BANGOR, Maine — One of the four people arrested in connection with a major bath salts bust in Hermon in mid-January pleaded not guilty Thursday to aggravated drug trafficking and other charges during an arraignment hearing at the Penobscot Judicial Center.
Leonard D. Wells Jr., 53, who owns the Hermon home where the state’s largest-ever seizure of bath salts was made on Jan. 18, and three alleged accomplices were indicted by a Penobscot County grand jury on March 27 for Class A trafficking, a crime that carries a penalty of up to 30 years behind bars for those convicted.
Wells, who has been described as a key figure in the sale of bath salts in Maine, also was indicted for unlawful trafficking in synthetic hallucinogenic drugs; two counts of unlawful possession of synthetic hallucinogenic drugs; hindering apprehension or prosecution; two counts of violating conditions of release; and criminal forfeiture of U.S. currency.

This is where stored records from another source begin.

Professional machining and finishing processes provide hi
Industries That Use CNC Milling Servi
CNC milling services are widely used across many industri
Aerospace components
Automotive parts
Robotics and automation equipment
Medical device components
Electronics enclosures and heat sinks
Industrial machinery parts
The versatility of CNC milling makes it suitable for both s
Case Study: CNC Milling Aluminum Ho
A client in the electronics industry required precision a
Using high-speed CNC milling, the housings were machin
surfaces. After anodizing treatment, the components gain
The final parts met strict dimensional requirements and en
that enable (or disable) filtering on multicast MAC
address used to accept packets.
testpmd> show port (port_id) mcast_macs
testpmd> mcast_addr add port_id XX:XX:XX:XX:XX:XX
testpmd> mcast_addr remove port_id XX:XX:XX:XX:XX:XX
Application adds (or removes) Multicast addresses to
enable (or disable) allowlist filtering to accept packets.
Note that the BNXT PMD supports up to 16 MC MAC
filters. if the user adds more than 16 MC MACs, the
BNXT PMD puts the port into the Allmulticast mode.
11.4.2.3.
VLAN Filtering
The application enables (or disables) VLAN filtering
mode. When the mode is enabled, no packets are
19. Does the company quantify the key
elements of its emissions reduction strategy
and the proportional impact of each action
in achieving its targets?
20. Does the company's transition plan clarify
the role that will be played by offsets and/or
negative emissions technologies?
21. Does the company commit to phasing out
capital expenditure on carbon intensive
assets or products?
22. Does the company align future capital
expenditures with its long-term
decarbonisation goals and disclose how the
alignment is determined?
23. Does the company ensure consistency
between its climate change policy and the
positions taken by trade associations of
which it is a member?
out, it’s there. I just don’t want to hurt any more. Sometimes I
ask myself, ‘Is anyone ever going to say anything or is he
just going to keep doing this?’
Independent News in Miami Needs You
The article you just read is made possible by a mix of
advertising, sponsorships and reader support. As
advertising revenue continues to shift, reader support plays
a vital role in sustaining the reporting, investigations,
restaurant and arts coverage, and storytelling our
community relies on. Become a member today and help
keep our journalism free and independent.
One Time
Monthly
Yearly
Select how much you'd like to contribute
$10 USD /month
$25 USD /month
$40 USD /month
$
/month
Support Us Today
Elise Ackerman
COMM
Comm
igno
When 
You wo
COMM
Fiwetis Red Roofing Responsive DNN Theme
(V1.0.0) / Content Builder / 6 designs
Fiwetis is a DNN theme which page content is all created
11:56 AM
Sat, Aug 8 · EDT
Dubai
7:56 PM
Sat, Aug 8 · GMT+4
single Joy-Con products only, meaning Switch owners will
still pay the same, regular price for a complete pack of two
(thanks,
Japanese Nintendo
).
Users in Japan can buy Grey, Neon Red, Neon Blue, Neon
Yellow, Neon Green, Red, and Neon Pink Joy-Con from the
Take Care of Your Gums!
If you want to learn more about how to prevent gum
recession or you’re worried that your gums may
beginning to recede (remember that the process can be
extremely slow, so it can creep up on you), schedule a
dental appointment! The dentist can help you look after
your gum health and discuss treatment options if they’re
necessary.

Wells is being held at Penobscot County Jail without bail.
Also charged in connection with the alleged bath salts trafficking operation were Wells’ stepson, Stephen Warren, 29, of Corinth; and Houston, Texas residents Elizabeth Fuentes, 31, and Arthur Coy, 49.
A court appearance scheduled for Warren on Thursday was postponed.
Police said they found Wells, Warren, Coy and Fuentes in the process of packaging up about eight pounds of bath salts on Jan. 18, and have since said they seized 10 pounds mailed to Coy in Texas, and 6.5 pounds mailed to Wells that was seized at the Hampden U.S. Postal Service sorting center.
A total of 24½ pounds, with an estimated street value of $1.7 million, has reportedly been seized. All the bath salts were shipped to Maine from China, law enforcement officials said.
Wells originally was released on $50,000 cash bail on Jan. 18, but was arrested three weeks later after he was found hiding out at a house in South Thomaston during a bail search with 20 grams of bath salts in his pockets, police say.